Pour Georges Seimandi, ces 1600 mètres sont « une inexactitude. L’ensemble des risques inhérents a été décrit dans une étude de dangers réglementaire, avec une zone létale à 660 mètres de part et d’autre. Mais ça ne veut pas dire qu’à 500 mètres vous êtes en danger de mort permanent. » Et le directeur du projet de poursuivre en expliquant que « sur ces distances, l’administration nous demande de mettre des mesures en place pour prévenir ces risques, et jusqu’à ce qu’elles soient jugées satisfaisantes, on en rajoute. » Ça peut prendre la forme « d’épaisseurs de tube plus importantes ou de traitements anticorrosion particuliers », précise Georges Seimandi.

Certes, mais cela signifie-t-il que le gazoduc est sans danger ? « Si vous passez votre vie sur une canalisation de gaz, vous êtes moins en danger que dans la vie de tous les jours, des accidents mortels sur les canalisations de gaz il n’y en a pas eu depuis 30 ans. On n’est pas en danger à côté d’une canalisation de gaz, sinon il n’y en aurait pas 32 000 kilomètres en France », développe Georges Seimandi.
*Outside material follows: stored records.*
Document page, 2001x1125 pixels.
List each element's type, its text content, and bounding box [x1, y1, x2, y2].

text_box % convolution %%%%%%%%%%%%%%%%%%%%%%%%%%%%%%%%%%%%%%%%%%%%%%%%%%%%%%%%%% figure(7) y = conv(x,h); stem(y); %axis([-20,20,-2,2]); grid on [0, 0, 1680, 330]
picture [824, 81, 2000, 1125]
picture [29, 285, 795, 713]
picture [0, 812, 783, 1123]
Pour Pierre Carrot, secrétaire de l’association ADIC, « on peut comparer un gazoduc à une bombe à retardement, les premières années on ne risque rien, mais sur une durée d’une quarantaine d’années, il y a des risques. Tous les accidents arrivent sur des installations âgées de plus de 30 ans. » Jean-Pierre Gautry affirme pour sa part que « tous les trois mois, un gazoduc pète dans le monde. »

« Les énergies fossiles, quoi qu’on en dise, restent indispensables »

Autre point de discorde, l’utilité d’un tel gazoduc. Pour Jean-Pierre Gautry, « un tel projet n’est plus d’actualité, il a été étudié il y a plus de 20 ans. A l’époque, on était sur une logique du carbone, c’est complètement déconnecté de la réalité d’aujourd’hui, sans compter que la consommation de gaz ne fait que baisser. » Bref, le collectif qu’il représente dénonce « un grand projet inutile qu’il faut arrêter tout de suite. »

On s’en doute, côté GRTgaz on ne partage pas cet avis. Ainsi Georges Seimandi admet que « la consommation de gaz a baissé » mais que « tous les scénarios montrent une consommation stable à l’horizon 2030 - 2050. » De quoi justifier Eridan, donc. Et Georges Seimandi ne s’arrête pas la : « on s’inscrit en faux à ceux qui disent qu’on n’a plus besoin du gaz dans la transition énergétique. Les énergies renouvelables restent marginales et intermittentes. Les énergies fossiles, quoi qu’on en dise, restent indispensables », avant de rappeler que « le gaz pollue moins que le charbon », tout en estimant que « la meilleure énergie, c’est encore celle qu’on ne consomme pas, il faut d’abord faire des économies d’énergie. »

Un résumé du projet (GRTgaz)

« Le tracé ne leur convient pas. Mais on a la déclaration d’utilité publique »

Si l’opposition au Gazoduc est principalement active dans la Drôme et le Vaucluse, Georges Seimandi reconnaît « un point de fixation de 1000 mètres dans le Gard sur 30 ou 40 kilomètres de tracé. » Ce « point de fixation » est à Estézargues : « C’est une question viticole, précise Georges Seimandi. Les viticulteurs nous disent qu’ils se décarcassent depuis plus de 20 ans à sortir un terroir de haut niveau et que nous venons tout foutre en l’air. On a travaillé avec eux, on n’a pas trouvé de terrain d’entente, le tracé ne leur convient pas. Mais on a la déclaration d’utilité publique. »

Cependant, tout n’est pas perdu pour les opposants au gazoduc, conditionné à la réalisation préalable de grands projets : « on ne construira pas la canalisation si un projet à Fos et un autre entre Fos et l’Espagne ne se concrétisent pas », explique Georges Seimandi. Avec la crise économique les deux projets ont pris du retard, et aujourd’hui, en ce qui concerne la construction « on est plutôt sur 2019 » et plus 2016 comme prévu initialement.